Sono sincero, la curiosità
di ascoltare l’album di cui tutti parlano era tanta. Il nome di Natalie
Mering, in arte Weyes Blood, sta in realtà girando un po’ ovunque,
sul web e sulle riviste specializzate, e da diverso tempo, vista la sua
carriera ormai decennale (esordì nel 2011 con l’EP The Outside Room).
Da quando però ha pubblicato And In The Darkness, Hearts Aglow
sembra che il suo status di next best thing sia ulteriormente cresciuto.
Intanto cominciamo col dire che il sound scelto dall’artista di Los Angeles
e dal suo co-produttore Jonathan Rado, rispetto all’ultima prova in studio,
ha spostato l’asse verso l’indie-folk, lasciando un po’ meno spazio alle
tastiere che dominavano maggiormente in Titanic Rising (2019).
L’effetto principale di questo cambiamento di stile è che se prima il
punto di riferimento immediato per l’ascoltatore poteva essere Lana Del
Ray e il suo languido approccio vocale, adesso, appena parte l’iniziale
morbida ballata It’s Not Just Me, It’s Everybody,
la mente va subito alla mai dimenticata Judee Sill e non solo per il timbro
vocale, decisamente vicino a quello della Mering, ma anche e soprattutto
per la sua tendenza vintage.
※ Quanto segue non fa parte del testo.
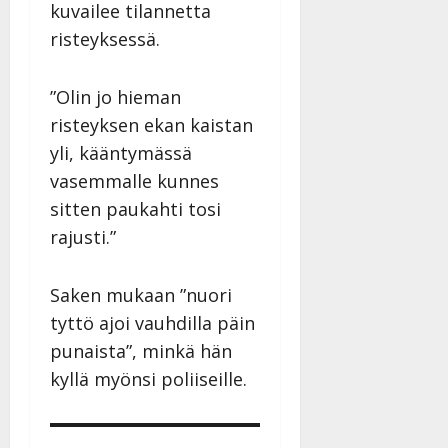
kuvailee tilannetta
risteyksessä.
”Olin jo hieman
risteyksen ekan kaistan
yli, kääntymässä
vasemmalle kunnes
sitten paukahti tosi
rajusti.”
Saken mukaan ”nuori
tyttö ajoi vauhdilla päin
punaista”, minkä hän
kyllä myönsi poliiseille.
Questo brano è l’ideale porta bandiera estetico
del disco anche dal punto di vista del tema trattato, che dominerà tutto
il resto, vale a dire la solitudine che la pandemia ci ha costretto ad
affrontare con versi piuttosto espliciti, dai quali emerge la consapevolezza
di non sentirsi più gli unici ad averla vissuta in modo cosi intenso e
doloroso (“Has a time ever been more revealing, That the people are hurting?
/ Oh, it's not just me I guess it's everybody / Yes, we all bleed the
same way”).
Anche il piano che scandisce l’intro della più ritmata Children
Of The Empire, prima che il brano si carichi di altri strumenti,
ha la capacità di portarci indietro nel tempo. Qui Weyes Blood parla delle
nuove generazioni che sentono il loro futuro in pericolo da parte di chi
oggi è al potere. Grapevine è un altro
episodio riuscito che inizia più acustico, ma lascia presto spazio a suoni
elettronici che contribuiscono a dilatarne l’effetto avvolgente. Twin
Flame è il pezzo più simile al succitato Titanic Rising, e
ricorda molto i lavori di Maria Taylor. Per forza di cose risulterà anche
il più lontano da ciò che i nostri lettori più stradaioli sono abituati
ad ascoltare. Con The Worst Is Done
si torna a un folk più accattivante e in fin dei conti risulta forse la
canzone meglio riuscita dell’intero And In The Darkness, Hearts Aglow,
con la sua melodia radiofonica che al primo ascolto sa emozionare. Anche
qui si parla della pandemia e la cantautrice si lascia andare ai rimpianti
(“I should've stayed with my family / I shouldn't have stayed in my little
place / In the world's loneliest city / We're not meant to be our own
angels all the time / No one coming by to see if you're alive”).
Tirando le somme, questo album da una parte può dirsi musicalmente non
adatto a tutte le occasioni, vista la malinconia che lo contraddistingue,
ma dall’altra sarà in grado di toccare le corde più sensibili di coloro
che vorranno approfondirne l’ascolto con la giusta predisposizione d’animo.
Non un capolavoro forse, ma certamente un ottimo disco.